A capital contabilizou ainda 1.224 microempresas, 251 empresas de pequeno porte, e 257 empresas médias e grandes abertas no mês de agosto. De acordo com a Secretaria Municipal de Desenvolvimento, Indústria, Comércio, Agricultura e Serviços de Goiânia (Sedicas), as atividades que mais atraíram novos empreendedores foram promoção de vendas (198 empresas), serviços de preparação de documentos e apoio administrativo (173), transporte rodoviário de cargas (153), serviços de entrega rápida (114), holdings não financeiras (113) e fornecimento de alimentos preparados para consumo domiciliar (112). Também aparecem com destaque serviços de cabeleireiro, manicure e pedicure (78).
Segundo a superintendente de Desenvolvimento Econômico da Sedicas, Thais Aparecida Santos, o crescimento sinaliza um ambiente econômico favorável ao empreendedorismo, impulsionado pelo mercado de trabalho aquecido e por perspectivas positivas de crescimento.
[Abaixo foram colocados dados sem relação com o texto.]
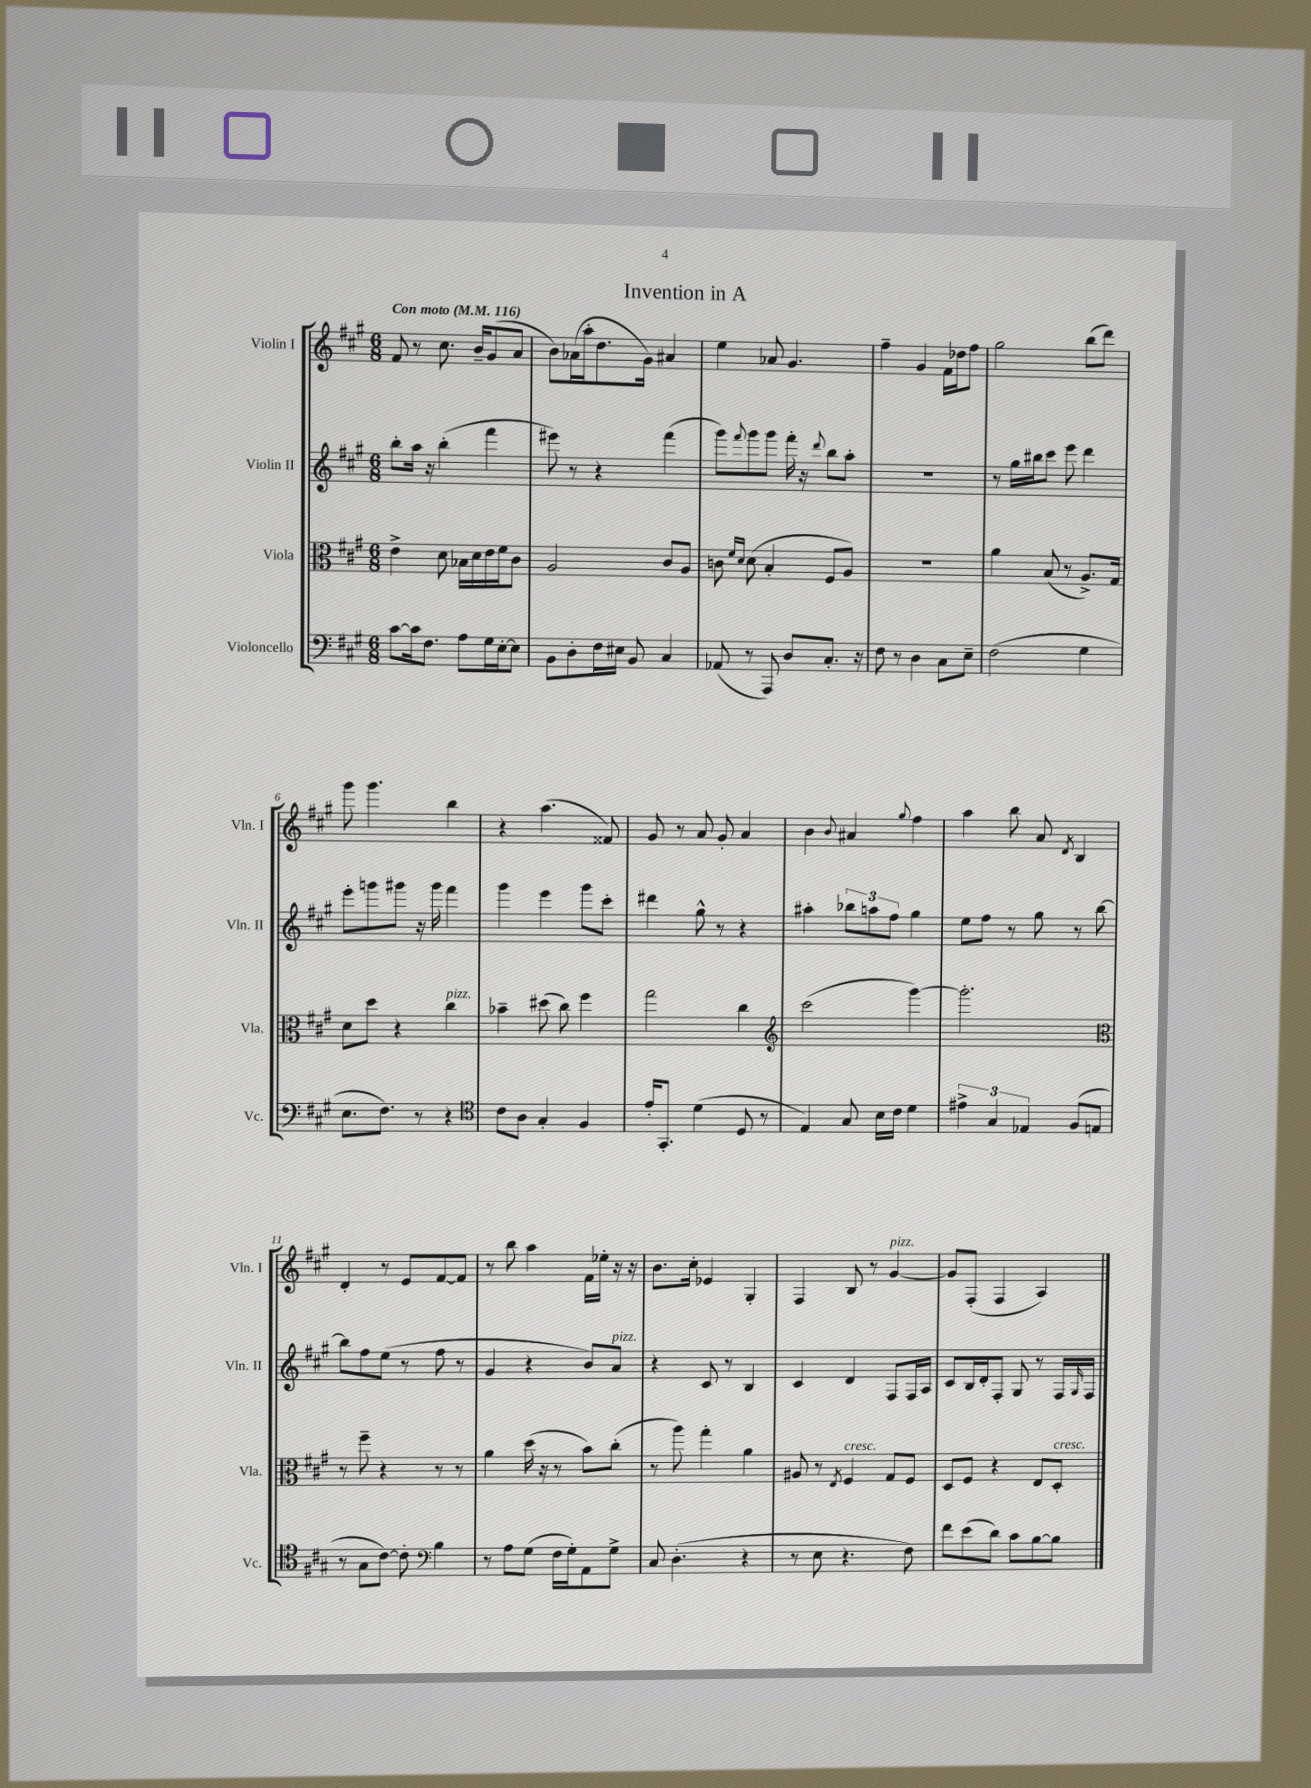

**kern	**kern	**kern	**kern
*part4	*part3	*part2	*part1
*staff4	*staff3	*staff2	*staff1
*I"Violoncello	*I"Viola	*I"Violin II	*I"Violin I
*I'Vc.	*I'Vla.	*I'Vln. II	*I'Vln. I
*clefF4	*clefC3	*clefG2	*clefG2
*k[f#c#g#]	*k[f#c#g#]	*k[f#c#g#]	*k[f#c#g#]
*M6/8	*M6/8	*M6/8	*M6/8
*MM116	*MM116	*MM116	*MM116
=1	=1	=1	=1
!	!	!	!LO:TX:a:B:t=Con moto
[8c#\L	4e^\	8bb'\L	8f#/
16c#\k]	.	16aa\Jk	8r
8.F#\J	.	16r	.
.	8d\	(4bb'\	8.cc#\
8A\L	16B-X\LL	.	.
.	16d\	.	16b~/KL
16G#\L	16e\	4fff#\	(8g#/
[16E'\J	16f#\J	.	.
8E\J]	8c#\J	.	8a/J
=2	=2	=2	=2
8BB\L	2A/	8eee#X\)	8b\L)
8D'\	.	8r	(16a-X\L
.	.	.	16aa'\J
16F#\L	.	4r	8.dd\
16E#X\JJ	.	.	.
8BB/	.	.	.
.	.	.	16g#\Jk)
4C#/	8c#/L	(4fff#\	4a#X/
.	8A/J	.	.
=3	=3	=3	=3
(8AA-X/	8cn\	8ggg#\L)	4ee\
.	16qqf#/LL	.	.
.	16qqd/JJ	8qqfff#/	.
8r	(8d\	8ggg#\	.
8AAA/)	4B'/	8ggg#\J	8a-X/
8D/L	.	16fff#'\	4.g#/
.	.	16r	.
.	.	8qqddd/	.
8.C#'/J	8F#/L	8bb\L	.
.	8A/J)	8aa'\J	.
16r	.	.	.
=4	=4	=4	=4
8F#\	2.r	2.r	4ff#~\
8r	.	.	.
4D\	.	.	4g#/
8C#\L	.	.	16f#\LL
.	.	.	16dd-X\J
8E~\J	.	.	8ff#\J
=5	=5	=5	=5
(2F#\	4a\	8r	2gg#\
.	.	16gg#\LL	.
.	.	16bb#X\J	.
.	(8B/	8ccc#\J	.
.	8r	8eee\	.
4G#\	8.A^/L)	4ddd\	(8bb\L
.	.	.	8ddd\J)
.	16G#/Jk	.	.
!!LO:LB:g=z
=6	=6	=6	=6
8.E\L	8d\L	8eee'\L	8ggg#\
.	8dd\J	8gggn\	4.ggg#\
8.F#\J)	.	.	.
.	4r	8ggg#X\J	.
8r	.	16r	.
.	.	16ggg#\	.
!	!LO:TX:a:i:t=pizz.	!	!
4r	4cc#\	4fff#\	4bb\
=7	=7	=7	=7
*clefC4	*	*	*
8c#\L	4b-X~\	4ggg#\	4r
8A\J	.	.	.
4G#'/	(8dd#X\	4eee\	(4.aa\
.	8cc#\)	.	.
4F#/	4ff#\	8ggg#\L	.
.	.	8ccc#'\J	8f##X/)
=8	=8	=8	=8
16e'/KL	2gg#\	4ddd#X\	8g#/
8.GG#'/J	.	.	.
.	.	.	8r
(4d\	.	8gg#^^\	8a/
.	.	8r	8g#'/
8D/	4cc#\	4r	4a/
8r	.	.	.
=9	=9	=9	=9
*	*clefG2	*	*
4E/)	(2ccc#\	4aa#X'\	4b\
.	.	.	8qqb/
8G#/	.	12bb-X\L	4a#X/
.	.	12aan\	.
16B\LL	.	.	.
.	.	12ff#\J	.
16c#\JJ	.	.	.
.	.	.	8qqgg#/
4d\	[4ggg#\)	4gg#\	4ff#\
=10	=10	=10	=10
6e#X^\	2.ggg#'\]	8ee\L	4aa\
.	.	8ff#\J	.
6G#/	.	.	.
.	.	8r	8bb\
6E-X/	.	.	.
.	.	8gg#\	8a/
.	.	.	8qd/
(8F#/L	.	8r	4B/
8En/J	.	[8bb\	.
!!LO:LB:g=z
=11	=11	=11	=11
*	*clefC3	*	*
8r	8r	8bb\L]	4d'/
8G#\L	8ff#~\	8ff#\	.
[8c#\J)	4r	(8ee\J	8r
8c#'\]	.	8r	8e/L
*clefF4	*	*	*
4B\	8r	8ff#\	[8f#/
.	8r	8r	8f#/J]
=12	=12	=12	=12
8r	4a\	4g#/	8r
8A\L	.	.	8bb\
(8G#\J	(16dd\	4r	4aa\
.	16r	.	.
16F#\LL	8r	.	.
16G#'\J)	.	.	.
8AA\	8b\L)	8b/L)	16f#\LL
.	.	.	16ee-X'\JJ
!	!	!LO:TX:a:i:t=pizz.	!
8G#^\J	(8cc#'\J	8a/J	16r
.	.	.	16r
=13	=13	=13	=13
8C#/	8r	4r	8.b\L
(4.D'\	8aa\)	.	.
.	.	.	16cc#'\Jk
.	4gg#'\	8c#/	4e-X/
.	.	8r	.
4r	4a\	4B/	4G#'/
=14	=14	=14	=14
8r	8A#X/	4c#/	4F#/
8E\	8r	.	.
.	8qE/	.	.
!	!LO:TX:a:i:t=cresc.	!	!
4.r	4F#/	4d/	8B/
.	.	.	8r
!	!	!	!LO:TX:a:i:t=pizz.
.	8G#/L	8F#/L	[4g#/
8F#\)	8F#/J	16F#/L	.
.	.	16A/JJ	.
=15	=15	=15	=15
8f#\L	8D/L	8c#/L	8g#/L]
(8e\	8F#/J	16B/L	(8F#'/J
.	.	16d'/J	.
8d\J)	4r	8F#'/J	4F#/
8c#\L	.	8G#/	.
[8B\	8E/L	8r	4A/)
!	!LO:TX:a:i:t=cresc.	!	!
8B\J]	8D'/J	16F#/LL	.
.	.	16qqG#/	.
.	.	16F#/JJ	.
==	==	==	==
*-	*-	*-	*-
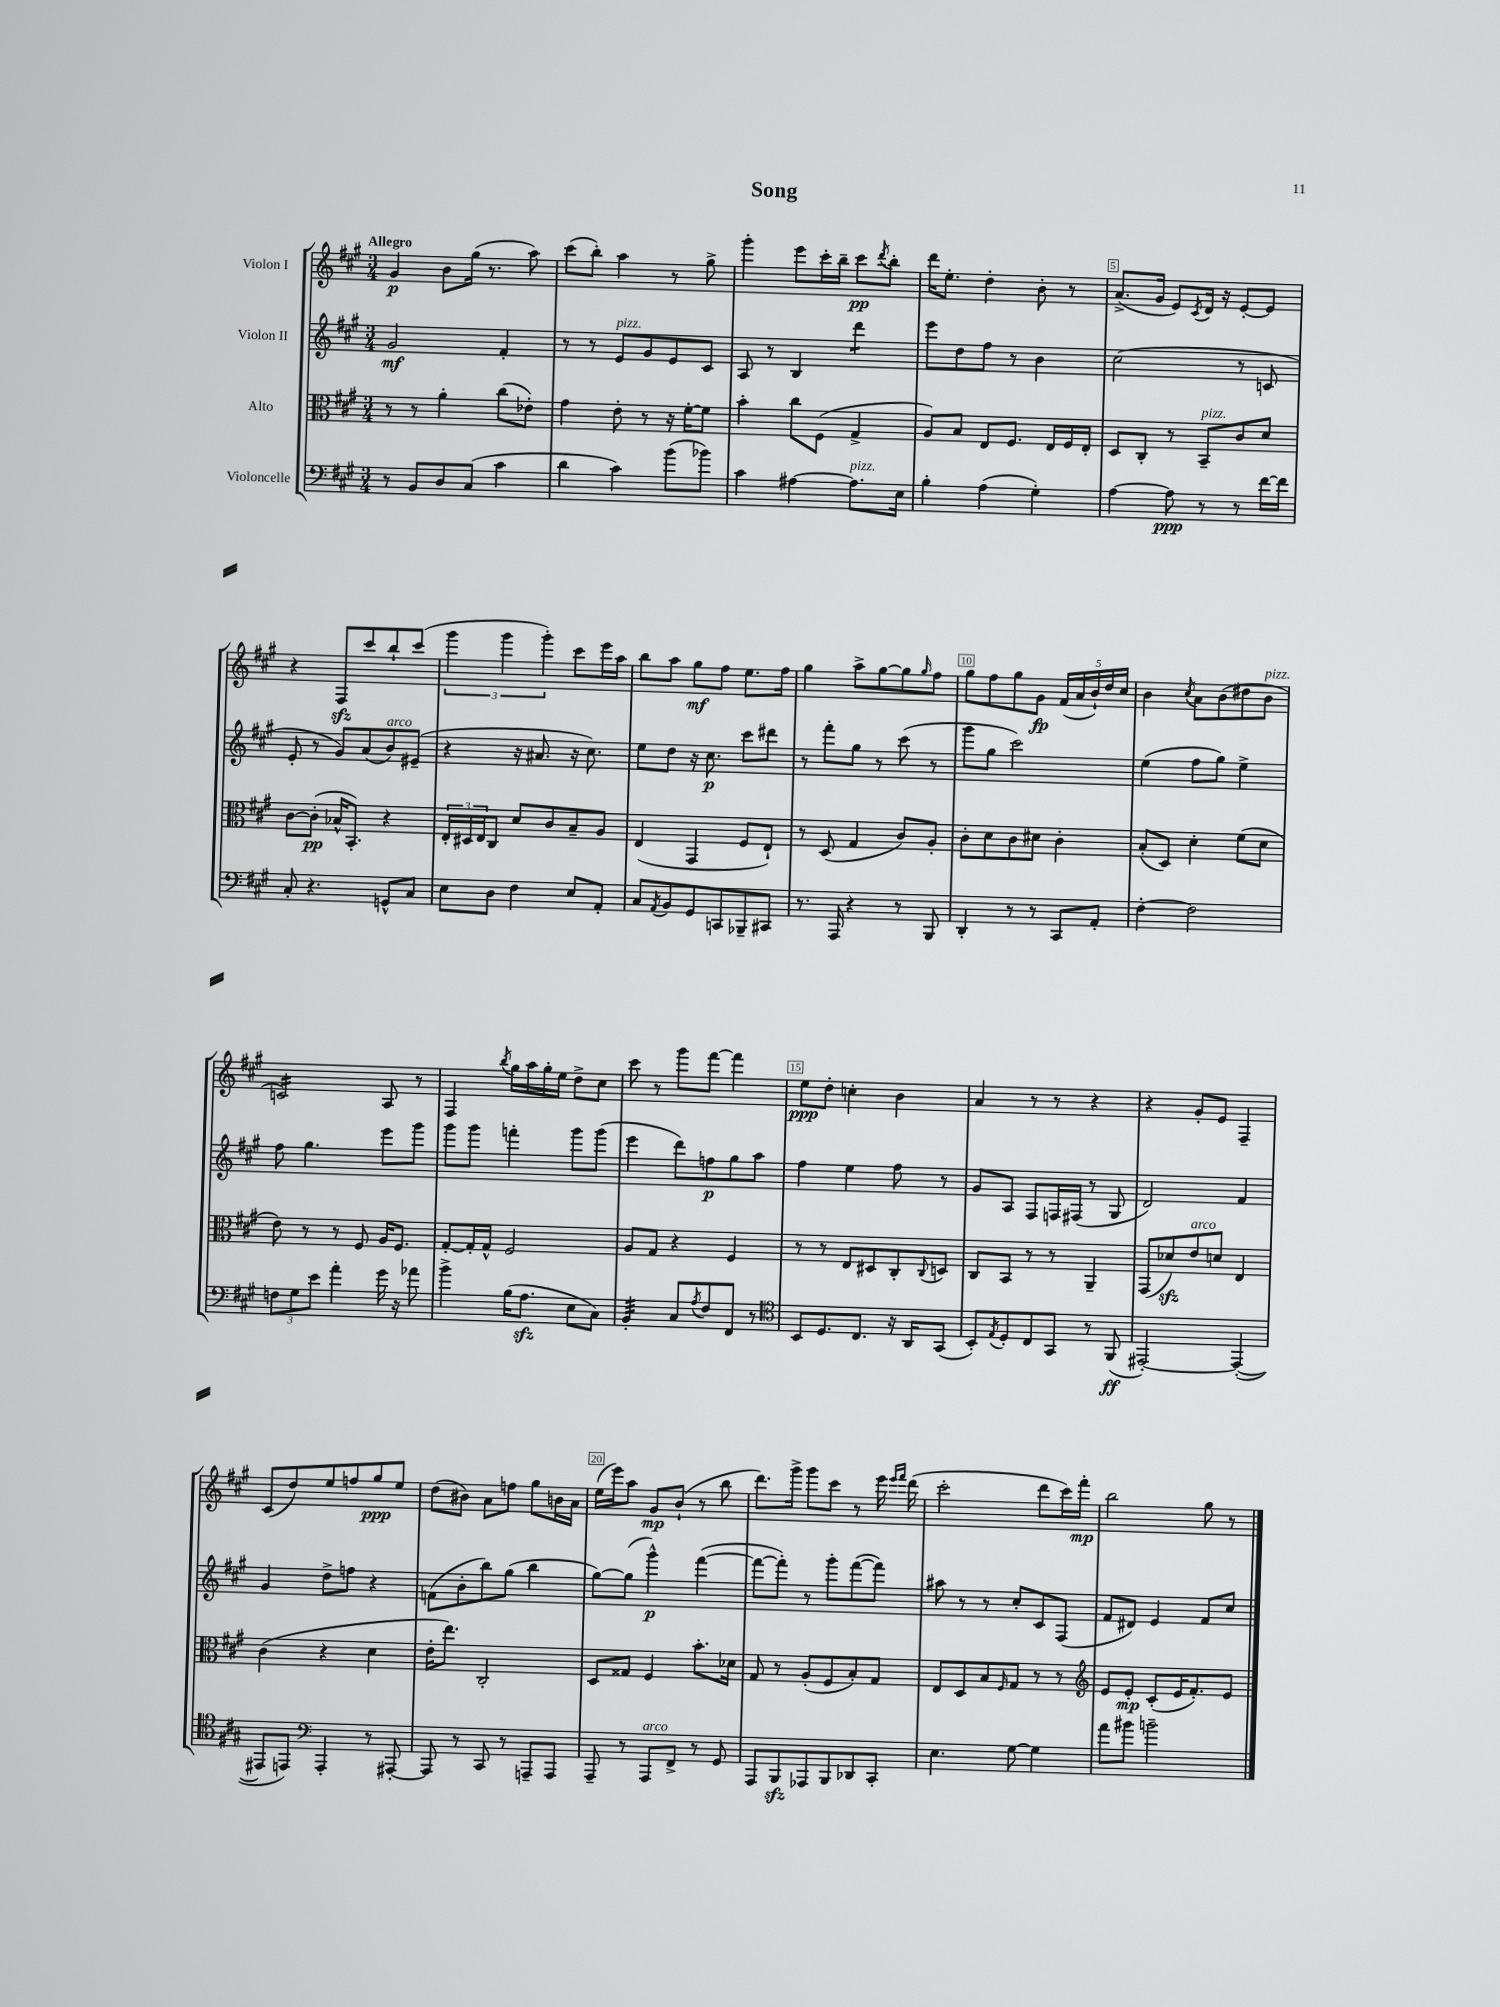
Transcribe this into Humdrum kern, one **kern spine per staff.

**kern	**kern	**kern	**kern
*staff4	*staff3	*staff2	*staff1
*clefF4	*clefC3	*clefG2	*clefG2
*k[f#c#g#]	*k[f#c#g#]	*k[f#c#g#]	*k[f#c#g#]
*M3/4	*M3/4	*M3/4	*M3/4
8r	8r	2g#	4g#
8BB	8r	.	.
8D	4a'	.	8b
(8C#	.	.	(16gg#
.	.	.	8.r
4c#	(8cc#	4f#'	.
.	8e-')	.	8aa)
=	=	=	=
4d	4g#	8r	(8ccc#
.	.	8r	8bb')
4c#)	8e'	8e	4aa
.	8r	8g#	.
(8b	16r	8e	8r
.	[16f#'	.	.
8b-)	8f#]	8c#	8gg#^
=	=	=	=
4c#	4b'	8A	4ggg#'
.	.	8r	.
[4A#	8cc#	4B	8eee
.	(8F#	.	16ccc#'
.	.	.	16bb~
8.A#]	4G#^	4ddd	8ccc#
.	.	.	8qddd
.	.	.	8bb'
16E	.	.	.
=	=	=	=
4B'	8A)	8eee	16ddd
.	.	.	8.ee'
.	8B	8dd	.
(4A	8E	8ff#	4dd'
.	8.F#	8r	.
4G#')	.	4b	8b'
.	16E	.	.
.	16F#	.	8r
.	16E'	.	.
=	=	=	=
[4A	8D	(2cc#	(8.a^
.	8C#'	.	.
.	.	.	16g#
8A]	8r	.	8e)
.	.	.	8qc#
8r	8BB~	.	16d
.	.	.	16r
8r	8c#	8r	[8e'
[16f#	8d	8c	8e]
16f#]	.	.	.
=	=	=	=
8C#'	[8c#	8e'	4r
4.r	(8c#']	8r	.
.	16B-^^	8g#)	8F#
.	8.BB')	.	.
.	.	(8a	8ccc#
8GG^^	4r	8b)	8bb`
8C#	.	(8e#~	(8ccc#
=	=	=	=
8E	24E'	4r	6ggg#
.	24D#	.	.
.	24E	.	.
8D	8C#	.	.
.	.	.	6ggg#
4F#	8d	16r	.
.	.	8.a#	.
.	.	.	6ggg#')
.	8c#	.	.
8E	8B~	16r	8ccc#
.	.	8.cc#)	.
8AA'	8A	.	16eee
.	.	.	16aa
=	=	=	=
8C#	(4E	8ee	8bb
8qAA	.	.	.
8BB	.	8dd	8aa
8GG#	4GG#	16r	8gg#
.	.	8.cc#	.
8CC	.	.	8ff#
8BBB-~	8F#	8ccc#	8.ee
8CC#	8E`)	8ddd#	.
.	.	.	16ff#
=	=	=	=
8.r	8r	8r	4gg#
.	(8D	8fff#'	.
16AAA	.	.	.
4r	4G#	8gg#	8aa^
.	.	8r	[8gg#
8r	8c#)	(8ccc#	8gg#]
.	.	.	16qqgg#
8BBB	8A'	8r	8ff#
=	=	=	=
4DD'	8c#'	8ggg#	8gg#
.	8d	8gg#	8ff#
8r	8c#	2ccc#)	8gg#
8r	8d#	.	8g#
8CC#	4c#'	.	(20f#
.	.	.	20a
.	.	.	20b`)
8AA'	.	.	.
.	.	.	20dd
.	.	.	20cc#
=	=	=	=
[4F#'	(8B'	(4ee	4b
.	8D)	.	.
.	.	.	8qcc#
2F#]	4d'	8ff#	8a
.	.	8gg#)	(8b
.	(8f#	4ee^	8dd#
.	8d	.	8b
=	=	=	=
12F	8e)	8ff#	2c)
12G#	.	.	.
.	8r	4.gg#	.
12e	.	.	.
4a'	8r	.	.
.	8F#	.	.
16g#	16A	8eee	8A
16r	8.F#	.	.
8a-	.	8ggg#	8r
=	=	=	=
4b^	[8G#'	8ggg#	4F#
.	16G#']	8ggg#	.
.	16G#^^	.	.
.	.	.	8qbb
(16B	2F#	4fff'	16gg#
8.A	.	.	16aa
.	.	.	16gg#'
.	.	.	16ee
8E	.	8ggg#	8dd^
8C#)	.	(8ggg#	8cc#
=	=	=	=
4BB'	8A	4eee	8ccc#
.	8G#	.	8r
8C#	4r	8ddd)	8ggg#
8qA	.	.	.
8F#	.	8ff	[8fff#
8FF#	4F#	8gg#	4fff#]
8r	.	8aa	.
=	=	=	=
*clefC4	*	*	*
8BB	8r	4ff#	8ee
8.D	8r	.	8dd'
.	8E	4ee	4cc'
8.C#	.	.	.
.	8D#	.	.
16r	8C#'	8ff#	4b
16AA	.	.	.
.	8qqC#	.	.
(8GG#	8D	8r	.
=	=	=	=
8BB')	8C#	8g#	4a
8qE	.	.	.
8D'	8BB	8A	.
8C#	8r	8F#	8r
8GG#	8r	16F	8r
.	.	(16F#	.
8r	4AA~	8r	4r
(8FF#	.	8G#	.
=	=	=	=
[2EE#')	(8GG#	2d)	4r
.	8d-)	.	.
.	8e	.	8g#'
.	8d	.	8e
(4EE#'_	4E	4f#	4F#~
=	=	=	=
8EE#]	(4c#	4g#	(8c#
8EE)	.	.	8dd)
*clefF4	*	*	*
4AAA'	4r	8dd^	8ee
.	.	8ff	8ff
8r	4d	4r	8gg#
[8AAA#'	.	.	8ee
=	=	=	=
8AAA#]	16e'	(8f	(8dd
.	8.ee)	.	.
8r	.	8b'	8b#)
8CC#	2C#'	8bb)	8a
8r	.	(8gg#	8ff
8AAA~	.	4bb	8gg#
8AAA	.	.	16b
.	.	.	16a
=	=	=	=
8AAA~	8D	[8gg#)	(16ee
.	.	.	16eee)
8r	8G##	(8gg#]	8aa
8AAA	4F#	4ggg#^^)	8g#
8FF#^	.	.	(8b`
8r	8.b'	([4fff#	8r
8GG#	.	.	8bb
.	16d-	.	.
=	=	=	=
8AAA	8G#	8fff#_	8.ddd)
8BBB	8r	8fff#'])	.
.	.	.	16ggg#^
8AAA-	(8A'	8r	8ggg#
8BBB	8F#	8ggg#'	8ccc#
8DD-	8B')	([8fff#	8r
8CC#'	8G#	8fff#])	16eee
.	.	.	16qqeee
.	.	.	16qqfff#
.	.	.	(16ddd
=	=	=	=
4.E	8E	8aa#	2ccc#'
.	8D	8r	.
.	8B	8r	.
.	16qqF#	.	.
[8G#	8G#	8cc#'	.
4G#]	8r	8c#	8ddd
.	8r	(8F#	16ccc#)
.	.	.	16fff#'
=	=	=	=
*	*clefG2	*	*
8a	8e	8f#	2bb
8b#	8e'	8d#)	.
2b~	(8c#'	4e	.
.	16e	.	.
.	8.f#')	.	.
.	.	8f#	8gg#
.	8e	8cc#	8r
==	==	==	==
*-	*-	*-	*-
A abertura de empresas em agosto acompanha um movimento recorrente do calendário econômico, marcado pela preparação dos empreendedores para o aumento da atividade nos últimos meses do ano. Nesse período, a expectativa de maior consumo, vendas e demanda por serviços estimula a formalização e a criação de novos negócios.
“A Sedicas apoia o microempreendedor principalmente por meio da Casa do Empreendedor, com orientação, formalização e acesso a serviços; capacitação e geração de oportunidades; e de ações de simplificação, digitalização e regularização dos negócios”, diz Thais Santos. “A secretaria também articula parcerias com o Sebrae e outras instituições para ampliar o acesso à informação, capacitação e desenvolvimento dos pequenos negócios da capital.”
A superintendente orienta que, antes de abrir uma empresa, é fundamental se planejar. “O empreendedor precisa conhecer o mercado, avaliar potenciais clientes, concorrentes e fornecedores, entender os custos e a viabilidade do negócio e definir com clareza seu público e seu diferencial. Também é importante buscar capacitação e orientação para reduzir riscos e tomar decisões mais seguras. Por fim, a formalização deve ser feita de forma adequada, com a escolha correta da natureza jurídica e do regime tributário”, afirma Thais Santos.